お手数ですが、まずはブログ内をご検索ください。

さて検査。

 

細胞の検査でなにかしら異常が出たり、

異常が出なくても担当医の女の勘がアラームを出したりすれば

次は何かしら、別の検査に進む。

 

大体は組織診に進むんじゃないかなあと思う。

組織診は多少の痛みを伴うので、

ここで骨盤MRIを挟むこともあります。

まあ結局直接顕微鏡で見てみるのが最強の検査なので

そちらにせっせと誘導しますけども。卑怯

 

細胞と組織って何よ?というあなたのために解説すると

例えば一つの会社をブラックなのかホワイトなのか判断する、

というのを考えてみてほしい。

 

最初は会社の人間一人一人に声をかけて

出口調査をするんじゃなかろうか。

これが細胞診です。

ただ、人も細胞も嘘をつく。特に女は嘘をつく。

ブラックなのにホワイトと言う人もいれば、

逆にホワイトなのにブラックと言う人もいるでしょう。

会社から出てくる人間が、口をそろえて全員ホワイトで助かってます~

もしくはまっくろくろすけです、

と言えば多少の信ぴょう性はあるが、

2~3人、ひそひそと実は・・・てなると、次の段階に行かねばなりません。

今度は部署ごと引っ張ってくる。こちらが組織診に相当します。

 

組織の検査は

外来でそのままできちゃう内膜組織診と

入院が必要な(少なくとも私とこでは)子宮内膜全面掻把術とに分かれます。

内膜組織診、外来で痛みと羞恥のためひゃあひゃあ言われちゃうのと、

子宮体がんの診断は難しくて

結局「もっと組織が必要」とかなることも多いため

すっ飛ばして子宮内膜全面掻把術をご案内しがち。

 

子宮内膜全面掻把術は文字通り、子宮の内膜をできるだけ全部かき集めるもの。

検査の意味合いが強いのですが、基本的には流産の手術と一緒で

子宮の中に鉗子を入れて中身をかき出す手技のため痛みが強いのです。

よってある程度の麻酔が必要で、

うちの病院では全身麻酔をしています。

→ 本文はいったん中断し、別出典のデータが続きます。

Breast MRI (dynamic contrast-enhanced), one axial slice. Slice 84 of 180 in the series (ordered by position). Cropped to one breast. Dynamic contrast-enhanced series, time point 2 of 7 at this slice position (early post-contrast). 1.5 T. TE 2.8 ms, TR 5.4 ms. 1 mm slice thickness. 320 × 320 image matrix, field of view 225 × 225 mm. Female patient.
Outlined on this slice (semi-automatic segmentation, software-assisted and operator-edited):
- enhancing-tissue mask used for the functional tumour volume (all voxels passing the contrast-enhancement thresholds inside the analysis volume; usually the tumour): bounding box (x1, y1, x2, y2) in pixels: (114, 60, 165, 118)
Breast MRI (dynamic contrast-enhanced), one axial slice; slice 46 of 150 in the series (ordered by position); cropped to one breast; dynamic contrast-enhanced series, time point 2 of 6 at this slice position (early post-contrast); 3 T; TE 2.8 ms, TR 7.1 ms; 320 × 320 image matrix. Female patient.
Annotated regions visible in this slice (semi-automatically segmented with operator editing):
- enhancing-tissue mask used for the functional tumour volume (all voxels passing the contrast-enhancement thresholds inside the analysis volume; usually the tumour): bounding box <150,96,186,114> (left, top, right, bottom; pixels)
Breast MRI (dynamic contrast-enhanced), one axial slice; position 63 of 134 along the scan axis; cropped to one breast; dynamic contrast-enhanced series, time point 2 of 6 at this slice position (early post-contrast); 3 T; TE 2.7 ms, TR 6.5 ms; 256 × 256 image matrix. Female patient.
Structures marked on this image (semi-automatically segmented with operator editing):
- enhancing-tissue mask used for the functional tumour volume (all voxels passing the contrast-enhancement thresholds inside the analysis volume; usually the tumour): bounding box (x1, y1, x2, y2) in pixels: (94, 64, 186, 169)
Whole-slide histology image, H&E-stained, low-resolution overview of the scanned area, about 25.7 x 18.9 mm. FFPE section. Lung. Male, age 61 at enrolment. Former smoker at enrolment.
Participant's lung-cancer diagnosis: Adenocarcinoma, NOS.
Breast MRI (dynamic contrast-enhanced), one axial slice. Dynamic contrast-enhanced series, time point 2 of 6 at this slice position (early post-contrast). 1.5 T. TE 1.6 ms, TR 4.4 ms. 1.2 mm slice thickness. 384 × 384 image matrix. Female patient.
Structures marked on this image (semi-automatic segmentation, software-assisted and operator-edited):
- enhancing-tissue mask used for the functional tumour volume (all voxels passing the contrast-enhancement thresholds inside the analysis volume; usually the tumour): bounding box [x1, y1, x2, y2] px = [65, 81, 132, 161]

術中患者さんが動くと危ないし。

最近は、手動真空吸引管なる(MVA)便利な道具も開発されて

荒っぽく金属のおさじをがさがさ突っ込まなくても

すっぽんと内膜全部を吸ってくれる優れものが出てきたため

もっぱらこれが大活躍しています。

一度、あんまり痛くないんじゃないか、と

入院を渋る患者さんと相談して外来でこのMVAをしてみたことがあるんですが

いやいやどうしてやっぱり痛かったそうですよ、皆さん・・・

その患者さんは「入院にならなくてよかったー」とか言っていましたけど笑

これにこりたワタクシ、必ず入院でご案内しています。

あしからず。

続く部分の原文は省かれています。